- _Exercise objective_
Everything from the line with "শেখকে খুলনা মেডিকেল" through the final line below should be copied out exactly, and nothing else should appear.

BEGIN Working data

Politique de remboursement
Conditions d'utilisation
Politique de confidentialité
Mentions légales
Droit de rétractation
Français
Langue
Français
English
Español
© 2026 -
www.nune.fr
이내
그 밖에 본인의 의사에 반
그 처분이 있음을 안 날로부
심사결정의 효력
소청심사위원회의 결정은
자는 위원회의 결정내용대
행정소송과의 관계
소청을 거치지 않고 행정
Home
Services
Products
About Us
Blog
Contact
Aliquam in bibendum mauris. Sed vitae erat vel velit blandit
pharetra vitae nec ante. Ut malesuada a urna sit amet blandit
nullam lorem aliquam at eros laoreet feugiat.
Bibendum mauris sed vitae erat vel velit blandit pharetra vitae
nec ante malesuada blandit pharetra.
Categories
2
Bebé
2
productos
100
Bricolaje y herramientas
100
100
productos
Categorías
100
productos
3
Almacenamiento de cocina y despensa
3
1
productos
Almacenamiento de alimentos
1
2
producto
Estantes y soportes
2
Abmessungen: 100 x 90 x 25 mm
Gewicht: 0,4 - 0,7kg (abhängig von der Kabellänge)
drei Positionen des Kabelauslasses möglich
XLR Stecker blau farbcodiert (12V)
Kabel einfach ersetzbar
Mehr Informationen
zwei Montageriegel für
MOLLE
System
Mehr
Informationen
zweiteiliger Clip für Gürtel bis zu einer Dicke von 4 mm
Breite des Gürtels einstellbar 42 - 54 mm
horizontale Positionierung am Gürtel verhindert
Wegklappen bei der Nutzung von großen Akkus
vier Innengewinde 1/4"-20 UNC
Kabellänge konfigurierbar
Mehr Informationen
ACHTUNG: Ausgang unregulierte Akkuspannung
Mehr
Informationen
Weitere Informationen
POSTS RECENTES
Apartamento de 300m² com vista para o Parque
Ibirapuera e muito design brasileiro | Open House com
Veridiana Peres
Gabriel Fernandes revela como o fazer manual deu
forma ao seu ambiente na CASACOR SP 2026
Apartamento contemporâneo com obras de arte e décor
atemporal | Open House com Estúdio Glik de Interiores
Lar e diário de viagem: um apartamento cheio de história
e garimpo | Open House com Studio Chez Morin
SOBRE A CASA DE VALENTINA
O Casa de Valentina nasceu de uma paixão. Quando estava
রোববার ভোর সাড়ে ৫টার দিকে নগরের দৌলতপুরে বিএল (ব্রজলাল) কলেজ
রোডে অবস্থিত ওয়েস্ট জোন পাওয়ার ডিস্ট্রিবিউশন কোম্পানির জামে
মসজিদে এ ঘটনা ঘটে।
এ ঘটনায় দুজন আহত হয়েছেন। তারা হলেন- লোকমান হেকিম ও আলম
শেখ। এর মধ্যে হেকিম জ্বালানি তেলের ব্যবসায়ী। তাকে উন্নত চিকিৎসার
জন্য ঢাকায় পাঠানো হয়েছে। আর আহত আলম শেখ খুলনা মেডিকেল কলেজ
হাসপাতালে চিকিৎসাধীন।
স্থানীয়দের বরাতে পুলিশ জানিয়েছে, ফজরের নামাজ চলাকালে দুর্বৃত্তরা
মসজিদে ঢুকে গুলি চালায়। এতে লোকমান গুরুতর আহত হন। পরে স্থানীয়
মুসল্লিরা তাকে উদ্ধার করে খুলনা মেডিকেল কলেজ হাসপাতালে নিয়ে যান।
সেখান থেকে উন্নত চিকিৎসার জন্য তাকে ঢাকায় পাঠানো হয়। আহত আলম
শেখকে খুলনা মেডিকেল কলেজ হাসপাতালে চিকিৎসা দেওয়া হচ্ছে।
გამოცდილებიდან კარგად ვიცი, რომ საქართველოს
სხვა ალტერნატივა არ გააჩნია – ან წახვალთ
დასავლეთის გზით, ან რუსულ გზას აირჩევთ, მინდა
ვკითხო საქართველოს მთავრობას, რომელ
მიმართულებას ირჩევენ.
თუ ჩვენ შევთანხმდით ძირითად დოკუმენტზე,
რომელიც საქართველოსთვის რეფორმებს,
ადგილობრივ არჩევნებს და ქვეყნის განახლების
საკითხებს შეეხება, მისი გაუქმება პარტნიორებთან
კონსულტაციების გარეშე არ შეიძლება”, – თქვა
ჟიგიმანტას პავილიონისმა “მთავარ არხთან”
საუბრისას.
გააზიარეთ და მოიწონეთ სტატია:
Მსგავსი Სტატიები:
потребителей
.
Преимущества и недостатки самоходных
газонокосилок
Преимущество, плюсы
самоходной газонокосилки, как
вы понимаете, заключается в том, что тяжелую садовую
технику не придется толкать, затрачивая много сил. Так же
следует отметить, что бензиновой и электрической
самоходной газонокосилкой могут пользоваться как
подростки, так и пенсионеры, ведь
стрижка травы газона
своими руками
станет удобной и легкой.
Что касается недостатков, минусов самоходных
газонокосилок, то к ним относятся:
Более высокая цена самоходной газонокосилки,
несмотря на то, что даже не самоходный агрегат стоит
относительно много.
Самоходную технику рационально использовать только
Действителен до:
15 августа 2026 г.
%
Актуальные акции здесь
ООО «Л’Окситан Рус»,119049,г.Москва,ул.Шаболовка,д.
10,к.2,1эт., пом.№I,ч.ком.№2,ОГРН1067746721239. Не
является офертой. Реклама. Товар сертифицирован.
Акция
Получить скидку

END Working data

- _Written answer_
শেখকে খুলনা মেডিকেল কলেজ হাসপাতালে চিকিৎসা দেওয়া হচ্ছে।
გამოცდილებიდან კარგად ვიცი, რომ საქართველოს
სხვა ალტერნატივა არ გააჩნია – ან წახვალთ
დასავლეთის გზით, ან რუსულ გზას აირჩევთ, მინდა
ვკითხო საქართველოს მთავრობას, რომელ
მიმართულებას ირჩევენ.
თუ ჩვენ შევთანხმდით ძირითად დოკუმენტზე,
რომელიც საქართველოსთვის რეფორმებს,
ადგილობრივ არჩევნებს და ქვეყნის განახლების
საკითხებს შეეხება, მისი გაუქმება პარტნიორებთან
კონსულტაციების გარეშე არ შეიძლება”, – თქვა
ჟიგიმანტას პავილიონისმა “მთავარ არხთან”
საუბრისას.
გააზიარეთ და მოიწონეთ სტატია:
Მსგავსი Სტატიები:
потребителей
.
Преимущества и недостатки самоходных
газонокосилок
Преимущество, плюсы
самоходной газонокосилки, как
вы понимаете, заключается в том, что тяжелую садовую
технику не придется толкать, затрачивая много сил. Так же
следует отметить, что бензиновой и электрической
самоходной газонокосилкой могут пользоваться как
подростки, так и пенсионеры, ведь
стрижка травы газона
своими руками
станет удобной и легкой.
Что касается недостатков, минусов самоходных
газонокосилок, то к ним относятся:
Более высокая цена самоходной газонокосилки,
несмотря на то, что даже не самоходный агрегат стоит
относительно много.
Самоходную технику рационально использовать только
Действителен до:
15 августа 2026 г.
%
Актуальные акции здесь
ООО «Л’Окситан Рус»,119049,г.Москва,ул.Шаболовка,д.
10,к.2,1эт., пом.№I,ч.ком.№2,ОГРН1067746721239. Не
является офертой. Реклама. Товар сертифицирован.
Акция
Получить скидку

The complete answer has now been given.